Kerugian operator ketika melakukan pembangunan jaringan di wilayah baru yang tidak menguntungkan dengan segala resiko bisnis yang dihadapi untuk memperoleh pelanggan seharusnya menjadi faktor penting yang harus dijamin regulator untuk terjadi yaitu adanya perlakuan yang sama bagi seluruh operator dalam memenuhi kewajibannya atas lisensi yang diberikan kepada operator atas dialokasikannya sumber daya terbatas berupa spektrum frekuensi sehingga tercipta kompetisi yang fair melalui equal level playing field.
Dalam menjalankan kewajiban lisensi memanfaatkan spektrum frekuensi yang merupakan sumber daya sangat terbatas yang perlu menjadi perhatian pemerintah untuk dimanfaatkan sebanyak banyaknya kepentingan rakyat.
Di berbagai negara, kebijakan network sharing, pada akhirnya diimplementasikan sebagai kebijakan insentif pemerintah yang didorong untuk dilakukan semua operator dalam membangun jaringan di wilayah-wilayah pedesaan atau rural area dimana belum ada satu operator pun yang membangun jaringannya sehingga diperlukan intervensi pemerintah dan bukan ditujukan bagi pembangunan jaringan operator di kota-kota besar.
Untuk konteks indonesia, pemerintah perlu mengkaji apakah diperlukan intervensi regulasi berupa kebijakan network sharing untuk target pencapaian rencana pita lebar Indonesia jika memang ingin pemeretaan bagi akses broadband.
Terbelah
Saat ini di industri telekominikasi selain kedua PP di atas, revisi perhitungan biaya interkoneksi juga membuat operator terbelah.
Biaya interkoneksi terkait penetapan pembayaran biaya pengunaan jaringan operator yang digunakan operator lain ketika pelanggan operator melakukan telepon ke pelanggan beda operator
Isu dalam interkoneksi adalah bahwa pemerintah seharusnya tidak memberlakukan biaya interkoneksi yang sama karena biaya jaringan setiap operator yang digunakan dalam berinterkoneksi tidaklah sama karena adanya perbedaan biaya investasi oleh operator.
Perlakuan biaya interkoneksi yang sama sesuai rencana kebijakan antar operator akan menguntungkan bagi operator yang tidak membangun karena dibayar lebih dari investasi yang dikeluarkan atau sama saja dengan memberikan keuntungan kepada operator tersebut.
Bagi operator yang visinya agresif membangun jaringan, rencana revisi biaya interkoneksi ini sebagai bentuk kebijakan yang tidak adil sehingga dapat memngganggu kompetisi yang sehat.
Sangkarut revisi regulasi inilah yang dianggap mengganggu kompetisi.
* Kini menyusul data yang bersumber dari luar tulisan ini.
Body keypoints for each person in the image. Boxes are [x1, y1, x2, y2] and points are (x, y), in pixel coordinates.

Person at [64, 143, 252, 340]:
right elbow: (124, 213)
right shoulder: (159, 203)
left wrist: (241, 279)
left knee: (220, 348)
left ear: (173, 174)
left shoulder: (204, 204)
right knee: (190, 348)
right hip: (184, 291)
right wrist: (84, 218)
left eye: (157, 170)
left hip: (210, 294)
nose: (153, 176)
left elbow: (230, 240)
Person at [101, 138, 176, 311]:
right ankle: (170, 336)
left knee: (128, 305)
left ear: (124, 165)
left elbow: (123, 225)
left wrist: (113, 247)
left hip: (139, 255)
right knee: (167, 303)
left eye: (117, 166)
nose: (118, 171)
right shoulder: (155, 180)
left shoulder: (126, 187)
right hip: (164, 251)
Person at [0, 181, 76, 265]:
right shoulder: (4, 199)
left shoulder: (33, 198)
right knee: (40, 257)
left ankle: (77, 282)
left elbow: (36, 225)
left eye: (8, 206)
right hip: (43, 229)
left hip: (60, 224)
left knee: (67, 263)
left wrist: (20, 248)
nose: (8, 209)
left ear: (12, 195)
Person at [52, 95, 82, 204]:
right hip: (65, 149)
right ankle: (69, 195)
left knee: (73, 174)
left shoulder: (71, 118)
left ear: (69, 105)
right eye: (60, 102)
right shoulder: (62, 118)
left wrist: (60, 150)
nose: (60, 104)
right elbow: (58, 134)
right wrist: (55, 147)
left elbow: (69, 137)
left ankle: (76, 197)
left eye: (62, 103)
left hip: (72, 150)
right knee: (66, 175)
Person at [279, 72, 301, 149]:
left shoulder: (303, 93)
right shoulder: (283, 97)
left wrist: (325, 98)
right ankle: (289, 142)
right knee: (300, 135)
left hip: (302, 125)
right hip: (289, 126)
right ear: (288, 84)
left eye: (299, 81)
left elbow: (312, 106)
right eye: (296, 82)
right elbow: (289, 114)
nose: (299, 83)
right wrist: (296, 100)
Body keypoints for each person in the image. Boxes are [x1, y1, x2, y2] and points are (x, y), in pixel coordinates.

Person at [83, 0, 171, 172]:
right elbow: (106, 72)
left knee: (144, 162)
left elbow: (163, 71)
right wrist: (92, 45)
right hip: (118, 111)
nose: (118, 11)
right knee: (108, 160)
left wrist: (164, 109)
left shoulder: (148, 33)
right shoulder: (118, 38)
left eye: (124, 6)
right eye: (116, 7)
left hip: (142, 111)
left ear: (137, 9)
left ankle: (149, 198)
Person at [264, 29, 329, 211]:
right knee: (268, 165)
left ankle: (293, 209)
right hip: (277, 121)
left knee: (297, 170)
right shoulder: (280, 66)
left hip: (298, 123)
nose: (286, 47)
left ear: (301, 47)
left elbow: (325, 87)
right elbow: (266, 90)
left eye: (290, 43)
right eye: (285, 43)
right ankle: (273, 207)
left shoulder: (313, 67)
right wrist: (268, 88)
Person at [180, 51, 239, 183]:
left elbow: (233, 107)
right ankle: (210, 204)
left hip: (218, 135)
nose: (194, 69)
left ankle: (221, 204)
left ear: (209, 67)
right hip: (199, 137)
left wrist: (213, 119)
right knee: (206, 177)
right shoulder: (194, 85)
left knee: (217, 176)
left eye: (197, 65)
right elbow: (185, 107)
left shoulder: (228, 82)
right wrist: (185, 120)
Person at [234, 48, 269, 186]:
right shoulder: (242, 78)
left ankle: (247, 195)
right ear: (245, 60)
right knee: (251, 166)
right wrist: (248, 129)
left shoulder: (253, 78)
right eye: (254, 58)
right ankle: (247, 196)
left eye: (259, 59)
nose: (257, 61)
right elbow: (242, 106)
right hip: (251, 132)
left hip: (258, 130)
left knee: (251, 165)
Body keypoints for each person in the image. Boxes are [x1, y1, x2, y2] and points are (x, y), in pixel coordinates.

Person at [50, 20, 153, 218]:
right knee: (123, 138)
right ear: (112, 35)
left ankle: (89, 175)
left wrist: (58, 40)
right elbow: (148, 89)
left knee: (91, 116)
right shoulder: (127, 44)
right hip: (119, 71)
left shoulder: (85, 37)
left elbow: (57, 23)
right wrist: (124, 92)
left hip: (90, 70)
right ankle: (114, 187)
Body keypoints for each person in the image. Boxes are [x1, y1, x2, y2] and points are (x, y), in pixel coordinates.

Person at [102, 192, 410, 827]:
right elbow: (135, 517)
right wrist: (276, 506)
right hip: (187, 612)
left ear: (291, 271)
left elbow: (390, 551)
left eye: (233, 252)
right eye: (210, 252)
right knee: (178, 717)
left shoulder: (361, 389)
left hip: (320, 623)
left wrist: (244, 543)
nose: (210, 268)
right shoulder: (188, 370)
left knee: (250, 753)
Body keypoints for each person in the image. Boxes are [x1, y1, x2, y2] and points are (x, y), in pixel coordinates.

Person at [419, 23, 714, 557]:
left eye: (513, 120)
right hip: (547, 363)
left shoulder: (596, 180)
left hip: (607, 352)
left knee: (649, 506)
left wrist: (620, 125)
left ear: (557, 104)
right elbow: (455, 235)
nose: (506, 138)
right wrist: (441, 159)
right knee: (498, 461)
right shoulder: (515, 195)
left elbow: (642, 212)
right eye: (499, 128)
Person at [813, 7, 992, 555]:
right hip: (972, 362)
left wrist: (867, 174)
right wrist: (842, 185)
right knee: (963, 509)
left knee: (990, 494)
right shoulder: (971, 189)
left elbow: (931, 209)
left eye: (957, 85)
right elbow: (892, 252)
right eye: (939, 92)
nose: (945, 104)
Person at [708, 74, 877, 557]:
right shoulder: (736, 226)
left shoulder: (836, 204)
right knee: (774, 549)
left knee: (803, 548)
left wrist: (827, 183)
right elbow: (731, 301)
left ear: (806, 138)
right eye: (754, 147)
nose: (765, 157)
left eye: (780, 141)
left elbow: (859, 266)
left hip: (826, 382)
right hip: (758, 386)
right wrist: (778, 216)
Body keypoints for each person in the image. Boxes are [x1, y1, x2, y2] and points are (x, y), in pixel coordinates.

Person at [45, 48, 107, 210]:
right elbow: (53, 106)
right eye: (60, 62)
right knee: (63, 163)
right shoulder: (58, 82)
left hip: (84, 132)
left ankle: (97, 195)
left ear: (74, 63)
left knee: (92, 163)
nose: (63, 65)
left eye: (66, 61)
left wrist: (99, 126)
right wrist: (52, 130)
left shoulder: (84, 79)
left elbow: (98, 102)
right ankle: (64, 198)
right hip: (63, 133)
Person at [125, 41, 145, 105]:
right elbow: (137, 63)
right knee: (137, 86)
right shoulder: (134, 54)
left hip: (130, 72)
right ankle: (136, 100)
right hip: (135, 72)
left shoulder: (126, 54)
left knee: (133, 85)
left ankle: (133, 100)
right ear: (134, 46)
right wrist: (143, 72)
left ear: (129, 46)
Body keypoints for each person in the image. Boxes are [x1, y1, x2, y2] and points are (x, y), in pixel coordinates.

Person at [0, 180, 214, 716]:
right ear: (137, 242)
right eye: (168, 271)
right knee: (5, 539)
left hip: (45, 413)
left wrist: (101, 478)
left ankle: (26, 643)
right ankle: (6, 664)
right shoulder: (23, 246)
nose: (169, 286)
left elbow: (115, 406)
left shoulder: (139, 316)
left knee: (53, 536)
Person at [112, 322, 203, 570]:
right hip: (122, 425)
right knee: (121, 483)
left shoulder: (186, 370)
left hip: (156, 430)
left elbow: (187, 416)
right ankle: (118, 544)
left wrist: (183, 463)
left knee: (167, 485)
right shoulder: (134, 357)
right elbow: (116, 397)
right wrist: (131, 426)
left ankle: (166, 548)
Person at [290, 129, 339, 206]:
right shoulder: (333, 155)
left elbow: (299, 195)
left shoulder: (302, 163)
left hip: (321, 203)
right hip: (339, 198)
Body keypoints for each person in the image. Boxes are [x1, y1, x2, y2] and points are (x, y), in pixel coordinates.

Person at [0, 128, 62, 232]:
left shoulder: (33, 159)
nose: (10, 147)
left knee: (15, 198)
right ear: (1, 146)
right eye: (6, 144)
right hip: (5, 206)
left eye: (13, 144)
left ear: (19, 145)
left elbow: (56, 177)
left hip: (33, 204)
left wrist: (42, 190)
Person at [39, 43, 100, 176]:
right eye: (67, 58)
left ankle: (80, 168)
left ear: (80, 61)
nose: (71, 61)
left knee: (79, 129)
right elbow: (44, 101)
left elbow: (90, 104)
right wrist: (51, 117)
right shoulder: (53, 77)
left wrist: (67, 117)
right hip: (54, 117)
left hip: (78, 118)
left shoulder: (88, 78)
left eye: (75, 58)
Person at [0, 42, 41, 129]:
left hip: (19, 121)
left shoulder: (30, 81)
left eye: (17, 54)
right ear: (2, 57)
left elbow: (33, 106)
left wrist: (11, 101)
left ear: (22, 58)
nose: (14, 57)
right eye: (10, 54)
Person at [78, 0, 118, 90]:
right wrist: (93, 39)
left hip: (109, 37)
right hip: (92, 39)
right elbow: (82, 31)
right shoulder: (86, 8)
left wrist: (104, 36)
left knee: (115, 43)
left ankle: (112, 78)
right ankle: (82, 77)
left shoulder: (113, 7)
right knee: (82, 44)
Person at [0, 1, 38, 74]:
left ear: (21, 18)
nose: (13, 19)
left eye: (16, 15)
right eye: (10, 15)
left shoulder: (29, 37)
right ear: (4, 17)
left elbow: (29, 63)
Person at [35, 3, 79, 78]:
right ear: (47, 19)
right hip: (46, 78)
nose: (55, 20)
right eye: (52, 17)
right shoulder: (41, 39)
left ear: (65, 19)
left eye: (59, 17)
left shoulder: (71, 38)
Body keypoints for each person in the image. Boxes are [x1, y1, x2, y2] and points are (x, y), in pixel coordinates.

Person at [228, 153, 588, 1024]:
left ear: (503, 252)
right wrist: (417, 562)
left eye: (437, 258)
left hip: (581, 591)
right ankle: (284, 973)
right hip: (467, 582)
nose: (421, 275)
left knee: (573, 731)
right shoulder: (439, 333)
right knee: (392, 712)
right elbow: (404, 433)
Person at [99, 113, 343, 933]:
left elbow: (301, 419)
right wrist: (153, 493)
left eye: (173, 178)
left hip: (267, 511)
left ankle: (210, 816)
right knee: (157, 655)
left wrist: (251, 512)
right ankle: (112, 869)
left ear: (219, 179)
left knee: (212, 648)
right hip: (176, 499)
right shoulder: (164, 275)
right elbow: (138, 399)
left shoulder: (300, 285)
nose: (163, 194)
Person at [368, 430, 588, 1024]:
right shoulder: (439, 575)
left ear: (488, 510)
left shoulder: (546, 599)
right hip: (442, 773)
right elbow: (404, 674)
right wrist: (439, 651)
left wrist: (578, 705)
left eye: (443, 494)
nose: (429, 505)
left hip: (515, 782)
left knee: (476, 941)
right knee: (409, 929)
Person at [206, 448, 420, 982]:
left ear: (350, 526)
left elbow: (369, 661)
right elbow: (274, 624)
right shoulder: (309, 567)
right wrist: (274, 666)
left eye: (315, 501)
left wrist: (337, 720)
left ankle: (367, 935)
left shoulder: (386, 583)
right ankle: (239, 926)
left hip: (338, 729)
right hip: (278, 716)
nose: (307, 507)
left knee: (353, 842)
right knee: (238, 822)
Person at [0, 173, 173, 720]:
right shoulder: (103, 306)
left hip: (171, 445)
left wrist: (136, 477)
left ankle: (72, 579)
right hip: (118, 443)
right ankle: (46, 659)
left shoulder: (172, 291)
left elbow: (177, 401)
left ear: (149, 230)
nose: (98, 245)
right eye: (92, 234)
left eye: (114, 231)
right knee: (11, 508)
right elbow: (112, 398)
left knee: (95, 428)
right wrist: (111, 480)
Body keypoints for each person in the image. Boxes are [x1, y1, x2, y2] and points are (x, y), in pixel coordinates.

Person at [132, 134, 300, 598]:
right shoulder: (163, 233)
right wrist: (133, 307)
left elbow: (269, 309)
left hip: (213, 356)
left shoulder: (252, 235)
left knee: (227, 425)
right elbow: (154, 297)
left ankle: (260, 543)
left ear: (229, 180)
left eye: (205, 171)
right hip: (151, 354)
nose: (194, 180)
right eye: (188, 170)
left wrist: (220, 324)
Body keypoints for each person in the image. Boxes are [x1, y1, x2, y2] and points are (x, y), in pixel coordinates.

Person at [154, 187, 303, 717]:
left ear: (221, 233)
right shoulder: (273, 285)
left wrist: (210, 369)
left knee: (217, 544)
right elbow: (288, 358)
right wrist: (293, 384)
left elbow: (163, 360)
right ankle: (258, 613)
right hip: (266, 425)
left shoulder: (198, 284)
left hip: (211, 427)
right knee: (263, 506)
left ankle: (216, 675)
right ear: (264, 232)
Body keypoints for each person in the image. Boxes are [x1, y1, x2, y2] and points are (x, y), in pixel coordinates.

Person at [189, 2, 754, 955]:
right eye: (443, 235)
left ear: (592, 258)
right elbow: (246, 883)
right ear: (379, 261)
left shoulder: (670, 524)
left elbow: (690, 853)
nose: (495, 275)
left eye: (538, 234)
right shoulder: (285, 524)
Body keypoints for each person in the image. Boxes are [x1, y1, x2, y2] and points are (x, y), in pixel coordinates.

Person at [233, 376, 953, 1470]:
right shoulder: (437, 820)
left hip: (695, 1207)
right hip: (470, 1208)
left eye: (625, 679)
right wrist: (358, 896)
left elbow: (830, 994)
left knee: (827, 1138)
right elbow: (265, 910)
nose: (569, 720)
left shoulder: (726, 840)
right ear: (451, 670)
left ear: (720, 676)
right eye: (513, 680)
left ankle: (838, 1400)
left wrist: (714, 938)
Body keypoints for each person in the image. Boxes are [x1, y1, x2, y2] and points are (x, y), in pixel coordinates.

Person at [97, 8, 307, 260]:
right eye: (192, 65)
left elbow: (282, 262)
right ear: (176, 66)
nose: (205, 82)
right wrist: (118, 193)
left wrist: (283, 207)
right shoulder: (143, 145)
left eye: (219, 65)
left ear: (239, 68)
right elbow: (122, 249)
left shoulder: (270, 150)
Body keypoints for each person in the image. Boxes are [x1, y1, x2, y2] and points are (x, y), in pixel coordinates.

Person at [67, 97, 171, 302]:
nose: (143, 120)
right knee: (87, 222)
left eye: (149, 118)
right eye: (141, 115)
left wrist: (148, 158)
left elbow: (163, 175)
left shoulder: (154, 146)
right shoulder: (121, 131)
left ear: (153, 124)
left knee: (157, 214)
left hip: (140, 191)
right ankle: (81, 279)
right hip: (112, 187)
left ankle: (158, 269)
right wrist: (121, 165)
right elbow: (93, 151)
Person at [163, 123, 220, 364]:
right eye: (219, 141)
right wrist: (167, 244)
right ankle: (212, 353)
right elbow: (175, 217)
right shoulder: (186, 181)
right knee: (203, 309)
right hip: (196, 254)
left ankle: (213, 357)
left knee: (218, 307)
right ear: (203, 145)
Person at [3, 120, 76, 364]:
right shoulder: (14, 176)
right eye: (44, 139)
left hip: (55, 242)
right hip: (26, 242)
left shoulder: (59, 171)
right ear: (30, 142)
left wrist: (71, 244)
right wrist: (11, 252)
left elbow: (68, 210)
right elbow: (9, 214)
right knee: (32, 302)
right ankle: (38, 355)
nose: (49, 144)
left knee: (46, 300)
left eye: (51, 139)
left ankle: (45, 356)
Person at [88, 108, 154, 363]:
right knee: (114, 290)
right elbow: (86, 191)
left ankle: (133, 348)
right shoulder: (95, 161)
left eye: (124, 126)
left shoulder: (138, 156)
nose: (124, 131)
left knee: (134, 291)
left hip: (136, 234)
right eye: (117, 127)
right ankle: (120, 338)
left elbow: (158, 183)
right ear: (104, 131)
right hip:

Sebenarnya, permasalahan ini tidak perlu terjadi apabila Menkominfo mampu mencermati permasalahan industri secara tepat
Adanya perbedaan kewajiban pembangunan menjadi akar utama permasalahan mengapa industri telekomunikasi sulit untuk tumbuh.
Anggapan terjadi monopoli dimana suatu operator mendominasi wilayah di luar Jawa lebih diakibatkan tidak adanya regulasi yang mengatur equal level playing field sehingga muncul asumsi ini.
Polemik yang terjadi karena kegagalan Menkominfo membaca permasalahan dan mengatasinya bagi kepentingan industri. Ibarat seorang dokter, Menkominfo belum mendapat analisa dari laboratorium tentang sebuah penyakit, namun tindakan sudah diambil. (
Baca juga:
Misteri revisi aturan telekomunikasi)
Jika sangkarut revisi regulasi yang krusial ini tak diluruskan, dipastikan kondisi industri seluler bukannya membaik, tetapi memasuki stadium memburuk. (
Baca juga:
Network sharing munculkan monopoli)
Dipastikan jika revisi regulasi tetap berjalan akan muncul perbedaan harga pokok produksi operator sehingga berdampak lebih jauh kepada kompetisi yang tidak sehat. Atau ini yang diinginkan oleh Menkominfo?